Feminicídio em Osasco: ex-marido comete crime brutal na rua

Simone Pereira foi morta a facadas em frente ao seu salão de beleza.

Simone Pereira de Oliveira foi assassinada pelo ex-marido em Osasco, SP.

O impacto do feminicídio em Osasco

A morte brutal de Simone Pereira de Oliveira, de 44 anos, a facadas em plena rua em Osasco, levanta questões alarmantes sobre a crescente violência contra a mulher no Brasil. O assassinato ocorreu no último sábado (20) em frente ao salão onde a vítima trabalhava, em um ato que não apenas tirou a vida de uma mulher, mas também deixou a comunidade em estado de choque. A situação é um triste reflexo da escalada de feminicídios no estado de São Paulo, com um aumento significativo de casos em comparação ao ano anterior.

Contexto do caso

Simone foi atacada pelo ex-marido, Vagner Santos, que, segundo informações da polícia, não aceitava o fim do relacionamento. Eles estiveram juntos por dez anos e estavam separados há apenas um mês. O crime foi registrado na rua Maria do Céu Henrique Barbosa, no bairro Jardim Munhoz Júnior.

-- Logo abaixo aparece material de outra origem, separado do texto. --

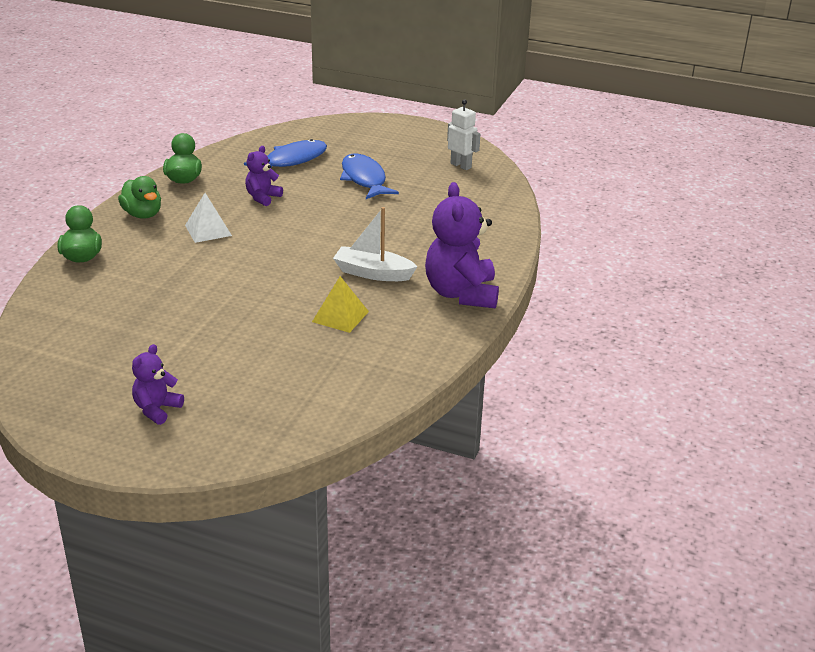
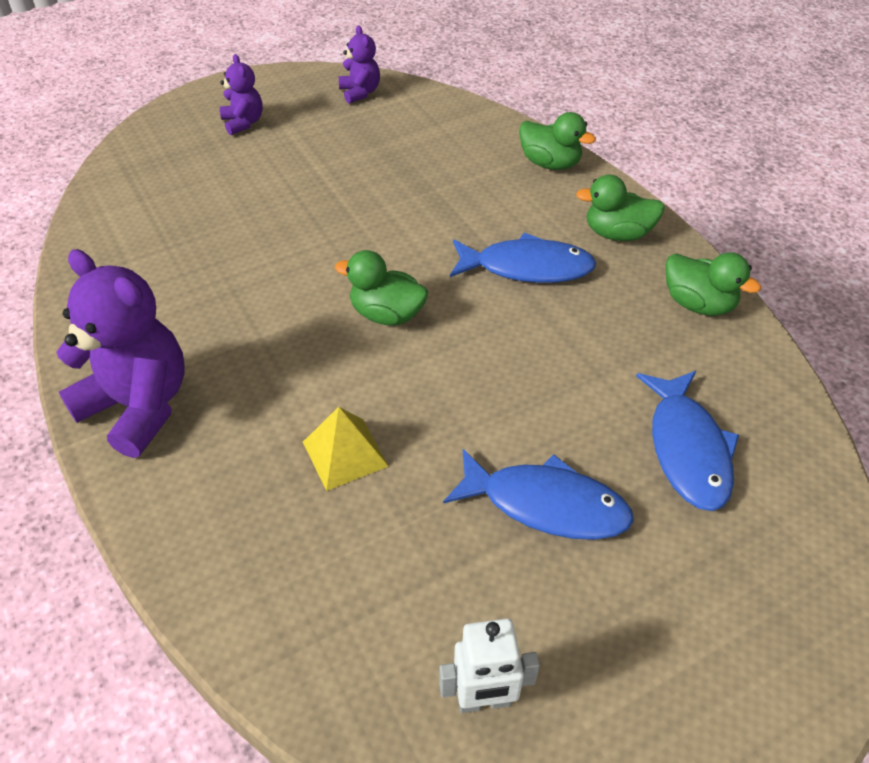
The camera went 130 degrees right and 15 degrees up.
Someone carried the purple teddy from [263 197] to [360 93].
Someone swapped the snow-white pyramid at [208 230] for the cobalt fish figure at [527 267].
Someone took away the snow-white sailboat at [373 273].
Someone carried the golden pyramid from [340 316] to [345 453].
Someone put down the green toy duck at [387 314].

Imagens que circulam nas redes sociais mostram o momento em que Simone é imobilizada e golpeada repetidamente com uma faca, um ato de violência que não pode ser ignorado. A vítima chegou a clamar por ajuda antes de sucumbir aos ferimentos.

Detalhes da investigação

Após o ataque, Vagner Santos fugiu e é considerado foragido. As autoridades locais, incluindo a Secretaria da Segurança Pública, estão realizando buscas para localizá-lo. O caso foi registrado no 10° DP de Osasco e exames periciais foram solicitados para esclarecer os detalhes do crime. Além disso, o Ministério Público Federal (MPF) instaurou um inquérito civil para investigar a suposta omissão do poder público em lidar com a violência contra a mulher, um problema que se torna cada vez mais premente em São Paulo.

Aumento dos casos de feminicídio

Os dados são alarmantes: entre janeiro e outubro de 2025, foram registrados 207 casos de feminicídio no estado, um aumento de 6,7% em relação ao mesmo período do ano anterior. A capital paulista é responsável por uma em cada quatro ocorrências desse tipo, o que coloca em evidência a necessidade de ações mais efetivas para proteger as mulheres e prevenir a violência. O MPF questionou a Prefeitura de São Paulo sobre as medidas adotadas para mitigar essa situação, além de solicitar informações sobre o orçamento destinado às políticas públicas de combate à violência doméstica.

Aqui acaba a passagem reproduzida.